### PROBLEM
Reproduce all of the following data verbatim, preserving every line.

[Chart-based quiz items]

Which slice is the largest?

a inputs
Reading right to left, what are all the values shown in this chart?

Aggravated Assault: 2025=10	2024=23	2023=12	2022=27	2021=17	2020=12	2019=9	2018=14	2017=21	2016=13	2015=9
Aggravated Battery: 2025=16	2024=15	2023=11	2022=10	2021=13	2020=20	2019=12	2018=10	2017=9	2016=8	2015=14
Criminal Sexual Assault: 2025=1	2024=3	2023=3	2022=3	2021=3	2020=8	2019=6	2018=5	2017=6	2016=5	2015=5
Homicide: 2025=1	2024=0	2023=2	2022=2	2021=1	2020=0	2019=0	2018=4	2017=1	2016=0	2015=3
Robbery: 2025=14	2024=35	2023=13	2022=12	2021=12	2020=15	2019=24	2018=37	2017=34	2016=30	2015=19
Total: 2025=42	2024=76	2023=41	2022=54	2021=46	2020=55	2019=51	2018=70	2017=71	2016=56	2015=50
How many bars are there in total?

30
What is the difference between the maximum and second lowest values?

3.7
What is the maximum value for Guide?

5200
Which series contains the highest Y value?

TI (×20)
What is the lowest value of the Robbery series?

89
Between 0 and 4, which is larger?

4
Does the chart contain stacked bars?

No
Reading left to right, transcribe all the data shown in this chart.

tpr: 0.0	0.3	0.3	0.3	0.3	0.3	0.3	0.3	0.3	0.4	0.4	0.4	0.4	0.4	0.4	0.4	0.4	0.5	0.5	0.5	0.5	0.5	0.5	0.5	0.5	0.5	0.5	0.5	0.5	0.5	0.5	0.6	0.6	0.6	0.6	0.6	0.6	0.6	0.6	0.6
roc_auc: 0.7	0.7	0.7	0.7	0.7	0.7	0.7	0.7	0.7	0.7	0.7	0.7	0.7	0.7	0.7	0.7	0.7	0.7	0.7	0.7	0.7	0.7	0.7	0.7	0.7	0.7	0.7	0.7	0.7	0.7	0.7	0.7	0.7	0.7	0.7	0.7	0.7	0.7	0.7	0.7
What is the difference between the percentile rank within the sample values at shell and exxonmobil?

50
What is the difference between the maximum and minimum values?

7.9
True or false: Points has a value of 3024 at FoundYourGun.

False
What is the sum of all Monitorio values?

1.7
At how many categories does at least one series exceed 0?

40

### EXERCISE RESULT
Which slice is the largest?

a inputs
Reading right to left, what are all the values shown in this chart?

Aggravated Assault: 2025=10	2024=23	2023=12	2022=27	2021=17	2020=12	2019=9	2018=14	2017=21	2016=13	2015=9
Aggravated Battery: 2025=16	2024=15	2023=11	2022=10	2021=13	2020=20	2019=12	2018=10	2017=9	2016=8	2015=14
Criminal Sexual Assault: 2025=1	2024=3	2023=3	2022=3	2021=3	2020=8	2019=6	2018=5	2017=6	2016=5	2015=5
Homicide: 2025=1	2024=0	2023=2	2022=2	2021=1	2020=0	2019=0	2018=4	2017=1	2016=0	2015=3
Robbery: 2025=14	2024=35	2023=13	2022=12	2021=12	2020=15	2019=24	2018=37	2017=34	2016=30	2015=19
Total: 2025=42	2024=76	2023=41	2022=54	2021=46	2020=55	2019=51	2018=70	2017=71	2016=56	2015=50
How many bars are there in total?

30
What is the difference between the maximum and second lowest values?

3.7
What is the maximum value for Guide?

5200
Which series contains the highest Y value?

TI (×20)
What is the lowest value of the Robbery series?

89
Between 0 and 4, which is larger?

4
Does the chart contain stacked bars?

No
Reading left to right, transcribe all the data shown in this chart.

tpr: 0.0	0.3	0.3	0.3	0.3	0.3	0.3	0.3	0.3	0.4	0.4	0.4	0.4	0.4	0.4	0.4	0.4	0.5	0.5	0.5	0.5	0.5	0.5	0.5	0.5	0.5	0.5	0.5	0.5	0.5	0.5	0.6	0.6	0.6	0.6	0.6	0.6	0.6	0.6	0.6
roc_auc: 0.7	0.7	0.7	0.7	0.7	0.7	0.7	0.7	0.7	0.7	0.7	0.7	0.7	0.7	0.7	0.7	0.7	0.7	0.7	0.7	0.7	0.7	0.7	0.7	0.7	0.7	0.7	0.7	0.7	0.7	0.7	0.7	0.7	0.7	0.7	0.7	0.7	0.7	0.7	0.7
What is the difference between the percentile rank within the sample values at shell and exxonmobil?

50
What is the difference between the maximum and minimum values?

7.9
True or false: Points has a value of 3024 at FoundYourGun.

False
What is the sum of all Monitorio values?

1.7
At how many categories does at least one series exceed 0?

40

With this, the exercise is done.